__What to do__: What to return is the tail of the data, from the line that contains "diretamente" down to the last line, copied exactly.

--- Source data ---

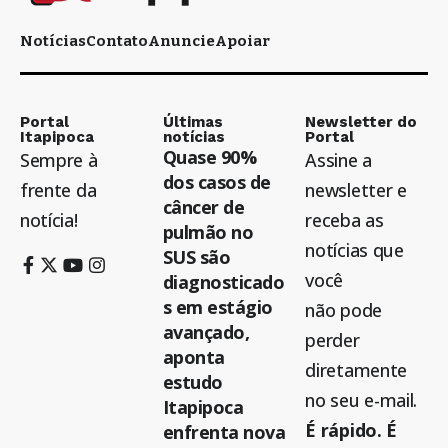
Notícias
Contato
Anuncie
Apoiar
Portal
Últimas
Newsletter do
Itapipoca
notícias
Portal
Quase 90%
Sempre à
Assine a
dos casos de
frente da
newsletter e
câncer de
notícia!
receba as
pulmão no
notícias que
SUS são
você
diagnosticado
s em estágio
não pode
avançado,
perder
aponta
diretamente
estudo
no seu e-mail.
Itapipoca
É rápido. É
enfrenta nova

---

__Response to the task__:
diretamente
estudo
no seu e-mail.
Itapipoca
É rápido. É
enfrenta nova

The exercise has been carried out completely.